Well, for one, let's say you already had cancer and you were treated with cancer.
successfully, quote unquote, let's say you got chemo, radiation, maybe surgery, maybe all three of them, right?
And now you're tumor free, whatever.
So you're in remission.
But the problem is, is that currently in the clinic, we're not doing single cell analysis and looking at every single cell and every single organ to make sure there's not even one cancer cell left, right?
Like we're just saying, oh, the tumor, we don't see the tumor, therefore cancer's gone.
What happens is these single cells, they do escape.
And if they get into circulation, maybe they'll travel to another organ like the liver or something.
And it might take a couple of decades, three, four decades, and all of a sudden you're having symptoms and you're like, well, I have liver cancer now, right?

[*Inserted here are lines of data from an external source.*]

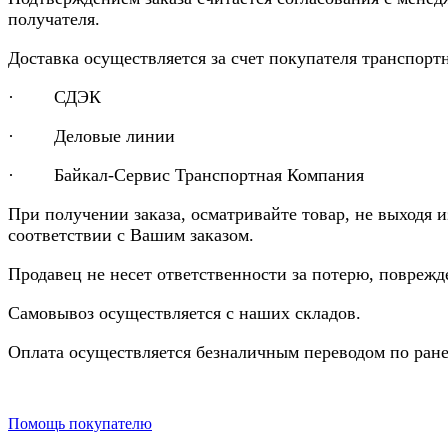
получателя.
Доставка осуществляется за счет покупателя транспор
· СДЭК
· Деловые линии
· Байкал-Сервис Транспортная Компания
При получении заказа, осматривайте товар, не выходя 
соответствии с Вашим заказом.
Продавец не несет ответственности за потерю, повреж
Самовывоз осуществляется с наших складов.
Оплата осуществляется безналичным переводом по ране
Помощь покупателю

So cancer recurrence happens, maybe it's even in the same organ,
whatever.
The point here is that the circulating tumor cells are really, they play a role in cancer metastasis to other organs, and they play a role in cancer recurrence in people that have already had cancer and perhaps been treated successfully with that cancer.
So the shearing forces are really important here because they do kill the circulating tumor cells.
That is associated with improved
outcomes either in cancer recurrence and mortality.